■ PAGE EXTRACT:
>The only time you need to consider a client-server setup is: Where you have mul...

kragen · on Feb 16, 2023

people have been providing acid transaction semantics on single machines for 50 years

do you think ims/db ran on a cluster

the d in acid stands for durability

you're talking about pitr, which is what mysql semi-sync provides (and afaik you are correct that sqlite doesn't offer pitr)

Spivak · on Feb 16, 2023

That's not what the parent means by durability, they mean having your data survive any one of your machines being instantly nuked from orbit at the most inconvenient possible time.

Just having sync replication is enough, doesn't have to be fancy like semi-sync.

■ WORK ITEM A:
Answer these questions from the forum thread:
(i) For how many years have people provided ACID transaction semantics on single machines?
(ii) What does the D in ACID stand for?
(iii) According to Spivak, what is enough without needing semi-sync?
■ WORK ITEM B: Retype part of the forum thread, beginning at the words "kragen · on" and stopping after "inconvenient possible time.".
■ WORK ITEM C: Write what comes next in the forum thread on database durability, picking up after its last post.

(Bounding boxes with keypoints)
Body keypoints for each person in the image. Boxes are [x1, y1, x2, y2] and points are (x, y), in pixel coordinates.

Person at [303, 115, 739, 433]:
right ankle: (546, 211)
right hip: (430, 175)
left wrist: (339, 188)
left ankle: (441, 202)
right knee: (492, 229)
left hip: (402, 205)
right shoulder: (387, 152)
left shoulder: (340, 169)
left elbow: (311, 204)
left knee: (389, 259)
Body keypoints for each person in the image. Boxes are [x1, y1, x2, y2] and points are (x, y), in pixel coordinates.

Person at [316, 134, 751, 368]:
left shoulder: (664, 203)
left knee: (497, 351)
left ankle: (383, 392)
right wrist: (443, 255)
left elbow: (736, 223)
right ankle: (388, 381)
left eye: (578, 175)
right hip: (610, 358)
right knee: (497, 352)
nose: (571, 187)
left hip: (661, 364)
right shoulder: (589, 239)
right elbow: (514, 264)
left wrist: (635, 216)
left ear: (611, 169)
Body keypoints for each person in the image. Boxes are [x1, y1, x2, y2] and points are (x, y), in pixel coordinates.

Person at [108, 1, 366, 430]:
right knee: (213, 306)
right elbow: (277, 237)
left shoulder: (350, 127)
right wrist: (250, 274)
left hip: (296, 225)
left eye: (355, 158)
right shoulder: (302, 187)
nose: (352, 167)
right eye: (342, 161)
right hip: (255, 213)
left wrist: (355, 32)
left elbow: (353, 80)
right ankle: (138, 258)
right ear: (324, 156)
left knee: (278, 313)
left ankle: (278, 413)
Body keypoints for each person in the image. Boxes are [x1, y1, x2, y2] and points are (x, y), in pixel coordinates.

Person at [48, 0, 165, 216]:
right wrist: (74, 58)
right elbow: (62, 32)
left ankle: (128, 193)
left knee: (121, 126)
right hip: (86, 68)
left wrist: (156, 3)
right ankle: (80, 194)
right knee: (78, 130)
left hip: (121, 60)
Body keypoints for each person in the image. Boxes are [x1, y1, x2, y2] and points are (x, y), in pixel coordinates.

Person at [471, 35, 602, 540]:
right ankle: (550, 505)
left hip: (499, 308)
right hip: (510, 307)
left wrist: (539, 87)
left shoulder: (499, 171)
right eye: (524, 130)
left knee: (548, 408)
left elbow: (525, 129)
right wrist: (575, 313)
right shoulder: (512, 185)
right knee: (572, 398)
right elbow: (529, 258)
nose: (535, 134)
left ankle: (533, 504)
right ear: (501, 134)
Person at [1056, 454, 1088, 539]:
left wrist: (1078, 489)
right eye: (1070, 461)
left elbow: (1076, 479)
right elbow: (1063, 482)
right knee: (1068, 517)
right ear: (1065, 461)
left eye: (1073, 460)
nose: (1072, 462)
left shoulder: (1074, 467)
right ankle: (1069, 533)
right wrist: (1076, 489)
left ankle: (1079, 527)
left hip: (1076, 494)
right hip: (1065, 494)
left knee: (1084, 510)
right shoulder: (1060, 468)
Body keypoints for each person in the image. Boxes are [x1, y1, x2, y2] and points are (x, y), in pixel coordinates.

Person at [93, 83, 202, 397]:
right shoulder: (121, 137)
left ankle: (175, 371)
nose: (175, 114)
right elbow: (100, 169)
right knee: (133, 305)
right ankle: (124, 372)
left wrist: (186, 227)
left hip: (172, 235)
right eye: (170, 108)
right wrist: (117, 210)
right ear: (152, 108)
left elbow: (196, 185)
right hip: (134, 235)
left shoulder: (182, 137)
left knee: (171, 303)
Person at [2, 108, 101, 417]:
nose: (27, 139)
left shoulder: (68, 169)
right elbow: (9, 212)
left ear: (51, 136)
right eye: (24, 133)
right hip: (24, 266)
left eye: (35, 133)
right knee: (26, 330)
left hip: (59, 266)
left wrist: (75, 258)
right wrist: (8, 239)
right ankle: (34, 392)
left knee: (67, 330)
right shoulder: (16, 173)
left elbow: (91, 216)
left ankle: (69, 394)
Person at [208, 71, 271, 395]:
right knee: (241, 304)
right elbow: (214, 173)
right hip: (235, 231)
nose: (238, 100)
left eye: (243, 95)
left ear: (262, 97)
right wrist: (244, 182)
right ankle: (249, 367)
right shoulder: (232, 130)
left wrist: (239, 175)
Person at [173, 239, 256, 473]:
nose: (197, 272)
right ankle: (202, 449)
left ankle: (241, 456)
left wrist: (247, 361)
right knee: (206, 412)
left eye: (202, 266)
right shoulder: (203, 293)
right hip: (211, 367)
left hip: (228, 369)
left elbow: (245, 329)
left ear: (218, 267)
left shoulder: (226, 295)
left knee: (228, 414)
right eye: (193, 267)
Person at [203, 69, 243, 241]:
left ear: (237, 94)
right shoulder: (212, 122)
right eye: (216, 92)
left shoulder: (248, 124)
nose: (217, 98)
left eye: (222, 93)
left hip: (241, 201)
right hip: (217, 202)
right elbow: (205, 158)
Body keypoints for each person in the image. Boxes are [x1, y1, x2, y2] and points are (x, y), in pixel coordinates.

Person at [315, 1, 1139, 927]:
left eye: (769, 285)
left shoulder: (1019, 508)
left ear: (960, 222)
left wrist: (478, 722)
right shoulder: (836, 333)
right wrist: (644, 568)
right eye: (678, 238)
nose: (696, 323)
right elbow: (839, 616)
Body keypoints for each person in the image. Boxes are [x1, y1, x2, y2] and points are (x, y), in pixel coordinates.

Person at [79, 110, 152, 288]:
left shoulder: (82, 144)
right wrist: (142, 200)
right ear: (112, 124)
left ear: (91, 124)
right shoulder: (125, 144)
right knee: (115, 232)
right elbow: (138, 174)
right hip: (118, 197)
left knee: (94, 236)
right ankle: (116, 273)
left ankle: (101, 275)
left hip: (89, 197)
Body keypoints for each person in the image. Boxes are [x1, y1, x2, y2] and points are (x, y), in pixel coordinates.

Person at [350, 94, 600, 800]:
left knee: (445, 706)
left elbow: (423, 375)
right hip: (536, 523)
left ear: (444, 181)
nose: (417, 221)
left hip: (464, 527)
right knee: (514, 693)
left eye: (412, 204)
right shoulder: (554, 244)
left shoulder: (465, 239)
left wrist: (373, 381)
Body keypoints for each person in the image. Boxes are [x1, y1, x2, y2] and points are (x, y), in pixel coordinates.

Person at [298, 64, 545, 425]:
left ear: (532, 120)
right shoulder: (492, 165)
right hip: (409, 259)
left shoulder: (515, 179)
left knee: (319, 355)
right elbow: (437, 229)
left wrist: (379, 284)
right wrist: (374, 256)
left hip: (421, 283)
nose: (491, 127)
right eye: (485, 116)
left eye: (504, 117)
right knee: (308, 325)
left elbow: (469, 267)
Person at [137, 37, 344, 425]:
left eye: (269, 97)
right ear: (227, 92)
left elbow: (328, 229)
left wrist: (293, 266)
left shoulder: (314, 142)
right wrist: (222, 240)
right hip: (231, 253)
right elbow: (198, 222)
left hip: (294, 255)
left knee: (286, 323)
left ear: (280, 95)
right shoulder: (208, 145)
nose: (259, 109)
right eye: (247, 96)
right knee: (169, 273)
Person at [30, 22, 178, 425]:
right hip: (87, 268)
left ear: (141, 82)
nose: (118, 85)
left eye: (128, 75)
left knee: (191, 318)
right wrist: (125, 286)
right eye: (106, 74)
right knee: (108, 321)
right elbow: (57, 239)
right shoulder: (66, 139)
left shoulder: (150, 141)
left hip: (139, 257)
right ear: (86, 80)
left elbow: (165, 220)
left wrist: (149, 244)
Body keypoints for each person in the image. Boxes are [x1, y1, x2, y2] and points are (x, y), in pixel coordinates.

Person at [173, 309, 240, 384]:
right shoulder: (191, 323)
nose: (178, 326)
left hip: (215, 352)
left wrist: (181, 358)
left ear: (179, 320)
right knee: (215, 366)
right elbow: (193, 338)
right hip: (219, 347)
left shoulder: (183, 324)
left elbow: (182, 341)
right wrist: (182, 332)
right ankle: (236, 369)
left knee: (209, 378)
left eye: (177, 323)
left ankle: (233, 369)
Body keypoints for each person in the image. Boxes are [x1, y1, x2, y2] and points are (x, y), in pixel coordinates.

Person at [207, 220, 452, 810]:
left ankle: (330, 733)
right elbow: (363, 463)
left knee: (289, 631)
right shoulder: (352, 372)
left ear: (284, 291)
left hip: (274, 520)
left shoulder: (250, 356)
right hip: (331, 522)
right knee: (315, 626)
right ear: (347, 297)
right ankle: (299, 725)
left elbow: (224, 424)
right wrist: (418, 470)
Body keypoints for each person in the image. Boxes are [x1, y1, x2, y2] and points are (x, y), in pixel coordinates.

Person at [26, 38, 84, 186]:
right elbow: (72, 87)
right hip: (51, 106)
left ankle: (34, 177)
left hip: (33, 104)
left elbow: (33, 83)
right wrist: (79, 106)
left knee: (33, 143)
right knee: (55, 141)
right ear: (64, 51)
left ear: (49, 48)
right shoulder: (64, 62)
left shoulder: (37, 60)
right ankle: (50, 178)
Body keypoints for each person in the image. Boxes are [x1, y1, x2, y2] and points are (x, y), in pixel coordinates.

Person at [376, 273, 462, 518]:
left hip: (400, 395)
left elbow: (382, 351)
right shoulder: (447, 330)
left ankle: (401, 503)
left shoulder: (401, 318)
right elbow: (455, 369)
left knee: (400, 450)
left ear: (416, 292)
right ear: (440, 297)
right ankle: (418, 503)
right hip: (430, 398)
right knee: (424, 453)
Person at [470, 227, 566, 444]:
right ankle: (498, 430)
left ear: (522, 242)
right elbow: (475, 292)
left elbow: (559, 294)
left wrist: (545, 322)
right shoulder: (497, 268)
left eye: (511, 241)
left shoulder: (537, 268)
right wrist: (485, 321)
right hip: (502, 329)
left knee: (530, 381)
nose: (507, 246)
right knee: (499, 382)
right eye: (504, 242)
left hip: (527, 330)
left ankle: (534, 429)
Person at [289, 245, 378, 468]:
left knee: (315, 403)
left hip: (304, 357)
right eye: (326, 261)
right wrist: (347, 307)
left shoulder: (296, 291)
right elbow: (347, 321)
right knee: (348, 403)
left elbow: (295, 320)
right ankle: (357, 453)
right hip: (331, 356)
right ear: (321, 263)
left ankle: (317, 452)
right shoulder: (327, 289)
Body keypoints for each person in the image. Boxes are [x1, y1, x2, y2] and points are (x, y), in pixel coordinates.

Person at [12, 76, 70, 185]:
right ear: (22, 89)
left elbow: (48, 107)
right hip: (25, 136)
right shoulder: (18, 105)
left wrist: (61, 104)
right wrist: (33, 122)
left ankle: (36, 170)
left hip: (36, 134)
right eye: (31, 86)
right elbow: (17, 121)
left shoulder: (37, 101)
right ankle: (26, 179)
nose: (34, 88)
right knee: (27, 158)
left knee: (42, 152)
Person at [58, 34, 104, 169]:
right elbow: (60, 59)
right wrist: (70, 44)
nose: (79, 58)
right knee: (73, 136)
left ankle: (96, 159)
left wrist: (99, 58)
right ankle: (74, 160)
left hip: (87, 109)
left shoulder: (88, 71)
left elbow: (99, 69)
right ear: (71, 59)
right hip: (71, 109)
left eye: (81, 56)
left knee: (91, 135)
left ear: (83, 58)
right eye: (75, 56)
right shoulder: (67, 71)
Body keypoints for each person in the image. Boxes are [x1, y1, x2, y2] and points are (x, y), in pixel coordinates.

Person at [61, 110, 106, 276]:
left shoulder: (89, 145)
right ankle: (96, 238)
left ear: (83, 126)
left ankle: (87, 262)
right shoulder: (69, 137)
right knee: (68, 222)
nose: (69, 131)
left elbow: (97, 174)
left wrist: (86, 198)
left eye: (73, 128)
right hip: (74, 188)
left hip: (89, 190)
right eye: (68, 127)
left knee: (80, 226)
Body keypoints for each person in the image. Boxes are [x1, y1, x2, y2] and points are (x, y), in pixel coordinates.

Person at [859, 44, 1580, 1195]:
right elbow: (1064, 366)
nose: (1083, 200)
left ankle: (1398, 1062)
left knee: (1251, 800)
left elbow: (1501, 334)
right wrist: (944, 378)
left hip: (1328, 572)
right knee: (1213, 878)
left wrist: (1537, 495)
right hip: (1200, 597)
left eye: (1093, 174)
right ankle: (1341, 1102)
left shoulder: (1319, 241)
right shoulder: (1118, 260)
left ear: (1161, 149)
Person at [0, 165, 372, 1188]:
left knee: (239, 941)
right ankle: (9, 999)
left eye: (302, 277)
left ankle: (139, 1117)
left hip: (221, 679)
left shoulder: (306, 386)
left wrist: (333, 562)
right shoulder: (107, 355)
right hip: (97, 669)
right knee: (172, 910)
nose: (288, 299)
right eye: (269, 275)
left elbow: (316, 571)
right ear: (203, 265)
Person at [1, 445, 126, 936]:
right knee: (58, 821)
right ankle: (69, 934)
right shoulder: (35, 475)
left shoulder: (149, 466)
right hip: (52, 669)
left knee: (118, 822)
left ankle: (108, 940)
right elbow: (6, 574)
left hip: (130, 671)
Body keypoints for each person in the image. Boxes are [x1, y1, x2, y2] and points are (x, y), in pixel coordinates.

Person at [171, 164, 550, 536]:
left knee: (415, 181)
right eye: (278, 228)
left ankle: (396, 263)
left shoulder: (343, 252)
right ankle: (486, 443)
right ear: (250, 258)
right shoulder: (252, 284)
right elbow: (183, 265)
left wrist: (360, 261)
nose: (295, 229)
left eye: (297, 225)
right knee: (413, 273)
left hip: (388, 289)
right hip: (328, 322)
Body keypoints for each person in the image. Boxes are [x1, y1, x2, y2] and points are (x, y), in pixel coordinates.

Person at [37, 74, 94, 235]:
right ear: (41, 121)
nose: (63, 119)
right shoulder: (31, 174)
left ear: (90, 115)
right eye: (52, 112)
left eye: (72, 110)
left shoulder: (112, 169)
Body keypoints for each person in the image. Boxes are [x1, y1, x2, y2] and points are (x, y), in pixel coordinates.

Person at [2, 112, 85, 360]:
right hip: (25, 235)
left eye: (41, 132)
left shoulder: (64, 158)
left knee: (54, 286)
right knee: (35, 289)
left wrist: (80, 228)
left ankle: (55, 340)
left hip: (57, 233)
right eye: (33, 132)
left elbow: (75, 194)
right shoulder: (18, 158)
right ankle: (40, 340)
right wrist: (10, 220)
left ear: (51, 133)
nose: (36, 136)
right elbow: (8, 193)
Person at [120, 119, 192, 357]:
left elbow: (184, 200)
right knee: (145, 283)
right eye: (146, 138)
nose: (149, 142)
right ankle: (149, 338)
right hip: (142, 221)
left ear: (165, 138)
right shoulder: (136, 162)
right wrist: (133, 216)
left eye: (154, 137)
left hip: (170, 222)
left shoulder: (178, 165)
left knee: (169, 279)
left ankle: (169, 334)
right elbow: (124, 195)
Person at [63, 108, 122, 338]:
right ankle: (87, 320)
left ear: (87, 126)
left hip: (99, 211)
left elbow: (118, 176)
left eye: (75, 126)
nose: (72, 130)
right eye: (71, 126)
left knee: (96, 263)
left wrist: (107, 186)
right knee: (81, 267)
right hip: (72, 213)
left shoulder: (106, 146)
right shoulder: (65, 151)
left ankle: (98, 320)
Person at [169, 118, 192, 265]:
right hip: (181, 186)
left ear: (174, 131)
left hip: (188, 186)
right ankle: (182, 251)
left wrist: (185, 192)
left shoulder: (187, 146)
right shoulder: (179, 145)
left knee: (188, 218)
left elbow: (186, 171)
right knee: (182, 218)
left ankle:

■ EXPECTED ANSWER A:
(i) 50 years
(ii) Durability
(iii) Sync replication

■ EXPECTED ANSWER B:
kragen · on Feb 16, 2023

people have been providing acid transaction semantics on single machines for 50 years

do you think ims/db ran on a cluster

the d in acid stands for durability

you're talking about pitr, which is what mysql semi-sync provides (and afaik you are correct that sqlite doesn't offer pitr)

Spivak · on Feb 16, 2023

That's not what the parent means by durability, they mean having your data survive any one of your machines being instantly nuked from orbit at the most inconvenient possible time.

■ EXPECTED ANSWER C:
kragen · on Feb 16, 2023

i know that

i'm correcting their terminology

'durability' already has a well-established, rigorously-defined meaning in this context, which is confusingly similar to pitr but definitely not the same thing

the downside of sync replication, as i understand it, is that although your data will survive any one of your machines being instantly nuked from orbit, your entire service will go down; semi-sync avoids this problem

Spivak · on Feb 16, 2023

But they’re using the other well-established meaning of durability a la how AWS and others describe their storage platforms. It’s pretty much the same thing but taken at whole system level. On that level an ACID database is as durable as the underlying storage medium which is sadly not very durable.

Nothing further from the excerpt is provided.